Community service leave forms part of the National Employment Standards (NES) and allows employees to be absent from work to engage in certain community service activities such as voluntary emergency management activities dealing with an emergency or natural disaster.
But what if your employee’s passion isn’t volunteering in emergency management? How can you support them to get involved in serving the community they love? Here are a few suggestions to add to your toolkit if you haven’t already:
- Allow your employees to hold funding raising events at your office or site. These are often short and sharp, for example a morning tea, with little disruption to the day.
- Implement paid volunteer leave into your leave suite. This could be as many days per annum as suits your business. If you’re not sure, start off with one day per annum, monitor the usage and enthusiasm of your employees and determine whether to expand it.
- Run team building activities where your staff go offsite and work for charities who need hands on help. You could choose a charity who is aligned with your values or company purpose; or you could let the team choose what they’d like to do. This is a great way to bond as a team over a shared experience, doing something good for someone else.

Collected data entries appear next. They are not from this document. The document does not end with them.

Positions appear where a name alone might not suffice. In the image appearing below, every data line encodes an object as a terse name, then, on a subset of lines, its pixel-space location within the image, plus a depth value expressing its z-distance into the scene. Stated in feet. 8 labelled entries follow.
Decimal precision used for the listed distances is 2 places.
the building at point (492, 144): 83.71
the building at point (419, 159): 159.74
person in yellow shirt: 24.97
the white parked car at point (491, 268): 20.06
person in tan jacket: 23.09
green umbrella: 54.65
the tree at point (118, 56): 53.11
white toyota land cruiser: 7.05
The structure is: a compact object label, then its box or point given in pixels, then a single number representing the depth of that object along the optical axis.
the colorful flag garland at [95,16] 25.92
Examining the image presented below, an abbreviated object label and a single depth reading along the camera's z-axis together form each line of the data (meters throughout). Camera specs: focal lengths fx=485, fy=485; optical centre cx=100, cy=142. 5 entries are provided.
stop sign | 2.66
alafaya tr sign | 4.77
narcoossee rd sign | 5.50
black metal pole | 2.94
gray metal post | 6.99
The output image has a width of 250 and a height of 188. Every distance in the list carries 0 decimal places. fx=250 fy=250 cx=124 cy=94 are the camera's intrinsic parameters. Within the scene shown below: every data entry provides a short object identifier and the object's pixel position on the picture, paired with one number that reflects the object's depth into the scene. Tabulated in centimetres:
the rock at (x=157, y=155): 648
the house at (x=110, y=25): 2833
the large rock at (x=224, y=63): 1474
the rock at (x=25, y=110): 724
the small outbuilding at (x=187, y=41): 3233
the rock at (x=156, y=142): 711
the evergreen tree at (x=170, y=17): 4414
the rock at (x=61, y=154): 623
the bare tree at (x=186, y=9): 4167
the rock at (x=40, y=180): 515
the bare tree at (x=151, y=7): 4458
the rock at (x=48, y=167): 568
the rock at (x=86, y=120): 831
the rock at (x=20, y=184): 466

- Create a ‘scholarship’ type program where employees can apply for funding to attend an activity/event to provide their expertise in a certain field or simply be a helping hand for a few days or a week. The funding provided would be put towards paid leave, flights, accommodation and meals.
The proviso for employees utilising any of your community service programs is that they tell the rest of the team what they did. You could do this in a newsletter, at a team meeting, on your company’s intranet site or at your annual conference. I’ve seen first-hand how excited employees are when they talk about their chosen charity and how they spent their time with them.
My husband has been lucky enough to work for organisations who have supported him when he’s attended bushfires and floods around the state for weeks at a time. He is extremely grateful for their support, but more importantly he speaks very highly of them when anyone asks. Do you want to be one of those organisations?